**Exercise instructions:**
Your answer must consist of the records below, reproduced exactly, with every picture removed.
Materials provided Block Start
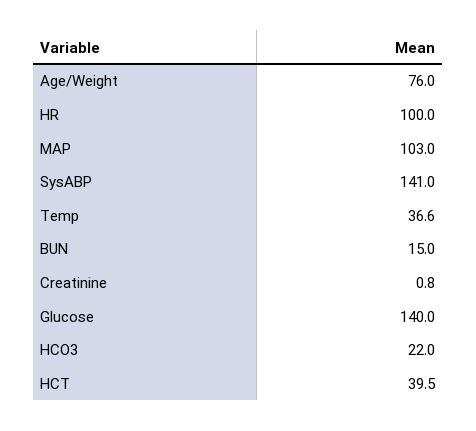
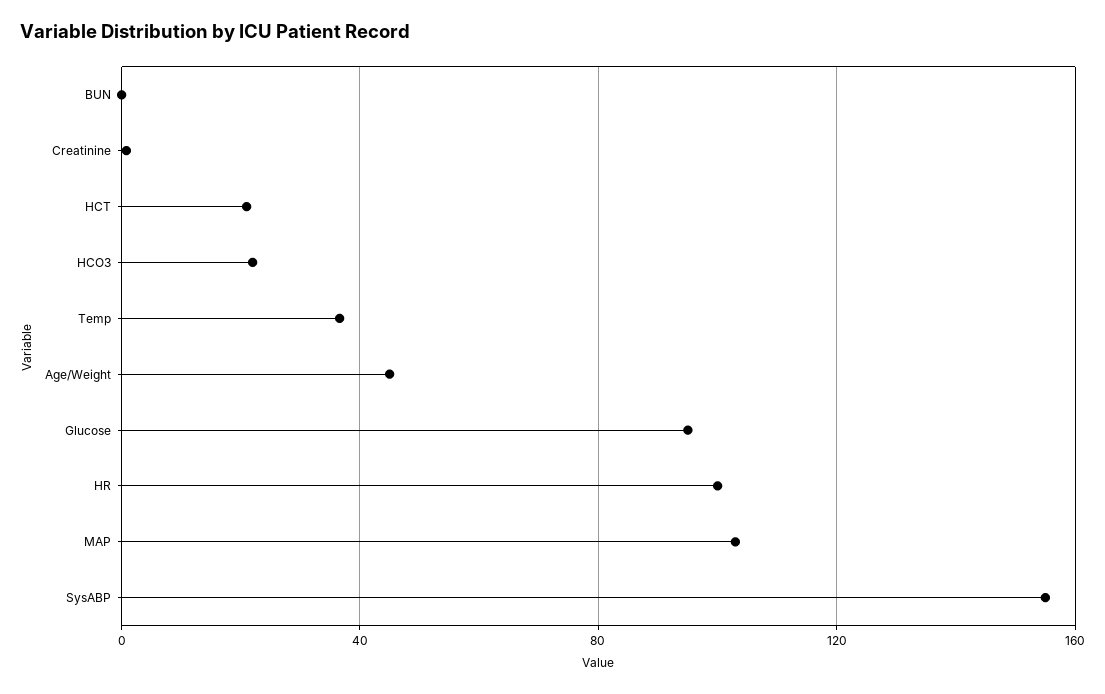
  {
-   "Age/Weight": 76,
+   "Age/Weight": 45,
    "HR": 100,
    "MAP": 103,
-   "SysABP": 141,
+   "SysABP": 155,
    "Temp": 36.6,
-   "BUN": 15,
+   "BUN": 0,
    "Creatinine": 0.8,
-   "Glucose": 140,
+   "Glucose": 95,
    "HCO3": 22,
-   "HCT": 39.5
+   "HCT": 20
  }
Materials provided Block End
**Output for this exercise:**
  {
-   "Age/Weight": 76,
+   "Age/Weight": 45,
    "HR": 100,
    "MAP": 103,
-   "SysABP": 141,
+   "SysABP": 155,
    "Temp": 36.6,
-   "BUN": 15,
+   "BUN": 0,
    "Creatinine": 0.8,
-   "Glucose": 140,
+   "Glucose": 95,
    "HCO3": 22,
-   "HCT": 39.5
+   "HCT": 20
  }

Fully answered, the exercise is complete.